El mundo evocó recientemente el sesquicentenario de la Comuna de París, la primera insurrección proletaria de la historia. A 150 años de este inmenso episodio de la historia, correspondía que, quienes enarbolamos la bandera del socialismo en el mundo, reivindicáramos su mensaje y afirmáramos la esperanza que abrigó la lucha heroica de los comuneros de entonces.
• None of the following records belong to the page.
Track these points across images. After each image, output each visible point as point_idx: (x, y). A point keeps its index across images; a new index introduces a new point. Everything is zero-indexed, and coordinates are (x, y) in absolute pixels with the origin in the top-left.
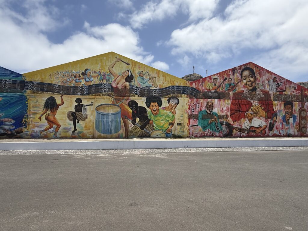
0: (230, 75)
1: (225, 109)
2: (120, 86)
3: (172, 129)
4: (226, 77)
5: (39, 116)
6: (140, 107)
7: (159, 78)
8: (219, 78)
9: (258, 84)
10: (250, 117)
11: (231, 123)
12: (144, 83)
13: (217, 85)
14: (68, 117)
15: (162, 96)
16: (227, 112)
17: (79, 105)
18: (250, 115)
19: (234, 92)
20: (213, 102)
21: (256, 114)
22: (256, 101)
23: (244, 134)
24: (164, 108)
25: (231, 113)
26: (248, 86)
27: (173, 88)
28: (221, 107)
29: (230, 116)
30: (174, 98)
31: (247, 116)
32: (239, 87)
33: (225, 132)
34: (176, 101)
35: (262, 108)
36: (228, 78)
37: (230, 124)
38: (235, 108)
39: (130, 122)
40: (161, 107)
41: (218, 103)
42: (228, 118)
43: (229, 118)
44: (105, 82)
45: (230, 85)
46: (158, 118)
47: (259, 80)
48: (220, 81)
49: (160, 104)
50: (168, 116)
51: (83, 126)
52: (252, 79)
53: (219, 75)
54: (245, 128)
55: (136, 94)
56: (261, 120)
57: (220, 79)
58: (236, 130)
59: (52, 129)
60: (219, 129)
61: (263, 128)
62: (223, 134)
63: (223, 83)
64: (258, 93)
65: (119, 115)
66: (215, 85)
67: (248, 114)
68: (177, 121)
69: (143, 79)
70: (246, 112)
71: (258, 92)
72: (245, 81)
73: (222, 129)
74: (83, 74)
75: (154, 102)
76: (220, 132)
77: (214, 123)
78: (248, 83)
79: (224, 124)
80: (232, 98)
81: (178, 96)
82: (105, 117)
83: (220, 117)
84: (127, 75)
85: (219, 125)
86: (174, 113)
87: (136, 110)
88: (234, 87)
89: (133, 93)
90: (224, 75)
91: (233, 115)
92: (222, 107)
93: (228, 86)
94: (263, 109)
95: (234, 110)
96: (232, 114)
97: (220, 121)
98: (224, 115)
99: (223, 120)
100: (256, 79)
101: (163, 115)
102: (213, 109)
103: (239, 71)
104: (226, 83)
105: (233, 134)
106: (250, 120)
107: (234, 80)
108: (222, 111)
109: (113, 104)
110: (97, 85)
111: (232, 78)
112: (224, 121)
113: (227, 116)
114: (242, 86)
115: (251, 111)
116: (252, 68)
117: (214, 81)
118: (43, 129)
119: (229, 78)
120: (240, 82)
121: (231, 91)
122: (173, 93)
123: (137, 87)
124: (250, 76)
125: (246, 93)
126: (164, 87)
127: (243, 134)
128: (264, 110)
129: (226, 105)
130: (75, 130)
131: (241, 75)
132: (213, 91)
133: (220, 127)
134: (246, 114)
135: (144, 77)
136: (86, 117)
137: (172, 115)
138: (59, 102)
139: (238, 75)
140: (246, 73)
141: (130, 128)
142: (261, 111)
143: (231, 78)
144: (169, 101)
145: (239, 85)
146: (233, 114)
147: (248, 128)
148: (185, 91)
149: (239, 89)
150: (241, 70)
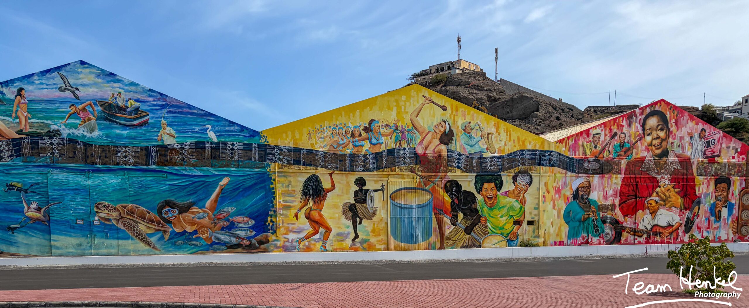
0: (623, 126)
1: (611, 192)
2: (430, 153)
3: (519, 232)
4: (615, 130)
5: (294, 211)
6: (465, 192)
7: (499, 134)
8: (603, 133)
9: (672, 143)
10: (653, 207)
11: (620, 220)
12: (472, 146)
13: (599, 148)
14: (344, 213)
15: (503, 170)
16: (613, 198)
17: (361, 190)
18: (654, 204)
19: (628, 160)
20: (591, 179)
21: (664, 201)
22: (666, 177)
23: (641, 240)
24: (507, 193)
25: (620, 201)
26: (654, 148)
27: (523, 154)
28: (604, 189)
29: (620, 205)
30: (525, 173)
31: (649, 205)
32: (638, 150)
33: (609, 237)
34: (527, 179)
35: (677, 190)
36: (619, 133)
37: (617, 222)
38: (629, 191)
39: (447, 220)
40: (502, 191)
41: (599, 183)
42: (616, 211)
43: (618, 211)
44: (405, 146)
45: (622, 146)
46: (496, 212)
47: (675, 135)
48: (605, 140)
49: (499, 186)
50: (512, 208)
51: (370, 229)
52: (662, 134)
53: (605, 127)
54: (644, 228)
55: (459, 167)
56: (672, 213)
57: (606, 135)
58: (627, 232)
59: (317, 236)
60: (598, 230)
61: (674, 227)
62: (606, 239)
63: (610, 142)
64: (670, 161)
66: (596, 147)
67: (650, 202)
68: (528, 218)
69: (471, 138)
70: (646, 198)
71: (672, 158)
72: (649, 139)
73: (603, 231)
74: (366, 130)
75: (489, 181)
76: (600, 237)
77: (590, 219)
78: (654, 142)
79: (608, 221)
80: (623, 172)
83: (601, 208)
84: (442, 130)
85: (600, 224)
86: (523, 202)
87: (458, 199)
88: (628, 150)
89: (451, 166)
90: (612, 127)
91: (624, 205)
92: (606, 190)
93: (619, 148)
94: (676, 193)
95: (627, 195)
96: (622, 203)
97: (601, 216)
98: (609, 205)
99: (606, 214)
100: (669, 133)
101: (503, 207)
102: (589, 192)
103: (640, 117)
104: (616, 142)
105: (623, 239)
106: (654, 213)
107: (630, 136)
108: (605, 197)
109: (419, 188)
110: (391, 152)
111: (626, 132)
112: (609, 216)
113: (613, 205)
114: (644, 148)
115: (656, 197)
116: (663, 111)
117: (595, 139)
118: (302, 235)
119: (622, 133)
121: (623, 159)
122: (523, 164)
123: (460, 155)
124: (659, 127)
125: (650, 162)
126: (506, 152)
127: (639, 239)
128: (678, 193)
129: (614, 186)
130: (357, 236)
131: (643, 126)
132: (591, 159)
133: (601, 227)
134: (647, 202)
135: (473, 134)
136: (374, 214)
137: (519, 206)
138: (326, 184)
139: (637, 127)
140: (653, 122)
141: (447, 232)
142: (674, 196)
143: (624, 133)
144: (515, 179)
145: (638, 147)
146: (624, 202)
147: (649, 227)
148: (544, 160)
149: (637, 154)
150: (644, 116)
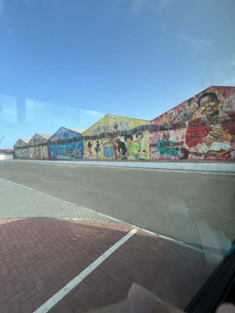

La Comuna demostró que era posible derribar un sistema de dominación incompatible con la justicia y la dignidad de los pueblos; pero confirmó además que se podía abrir paso a un orden social más humano y más justo en el que el hombre fuera capaz de acabar con la opresión y la explotación. Ese fue el régimen –saludado por Carlos Marx y Federico Engels– que surgió en el París de entonces, y que alumbró el camino de todos los pueblos.
La Comuna fue un régimen popular, en una época en la que predominaba el dominio de la aristocracia; dio nacimiento a un gobierno directo y participativo, en una circunstancia en la que las camarillas tradicionales retenían en sus manos los resortes del poder; y que afirmó la primera administración democrática de la historia, en un escenario en el que las monarquías ejercían un control absoluto sobre pueblos y naciones.
Las pocas leyes que dictó la Comuna –producto de un amplio debate ciudadano– fueron disposiciones orientadas a redimir a los segmentos olvidados de la sociedad; reivindicar la capacidad de acción de los trabajadores de la ciudad y el campo; exaltar el valor del trabajo como instrumento de progreso, desarrollo y bienestar, y garantizar el liderazgo de autoridades que contaran siempre con la fiscalización y el control ciudadano.
Pero la Comuna, al mismo tiempo, reflejó el hondo y auténtico patriotismo de las masas populares. Emergió en defensa de la patria, acosada por los afanes guerreristas y expansionistas de los junkers germanos; preservó el patrimonio de Francia respetando escrupulosamente todas las expresiones de arte y la cultura europea y universal, y enarboló la bandera de la paz extendiendo la mano a todos los pueblos, en la lucha por una sociedad mejor.
Siempre resultará útil subrayar el hecho de que el gobierno de los comuneros nunca ejerció venganza contra los opresores, no castigó injustamente a nadie y no se valió del terror, ni aún contra sus enemigos. Siempre tuvo la mano tendida y abiertos los canales para el debate democrático y alturado de todas las diferencias.
La brevedad de su gestión impidió que el régimen de los comuneros avanzara más en su tarea. Pero, aun así, ella dejó una huella muy profunda, que hoy constituye aliento para millones de seres humanos en todo el planeta.
La Comuna cayó no por sus errores ni por sus limitaciones. Cayó porque no estuvo en condiciones de sobrevivir al alevoso ataque de la reacción europea que sumó fuerzas para abatir despiadadamente a su pueblo.
Pero la Comuna demostró también el odio bestial de la burguesía como clase, que ejerció la violencia más abominable contra los comuneros, cuando ellos fueron finamente vencidos. La ejecución de más de 20.000 comuneros, el encarcelamiento de muchos más, la persecución contra mujeres y niños por parte del poder restaurador del dominio oligárquico fueron apenas el pálido reflejo de la oprobiosa crueldad de la clase dominante en la Europa del siglo XIX.
Por todo ello, rendir homenaje a la Comuna, su historia y su legado, no es solo un honor para quienes lo hacemos, sino también un deber irrecusable.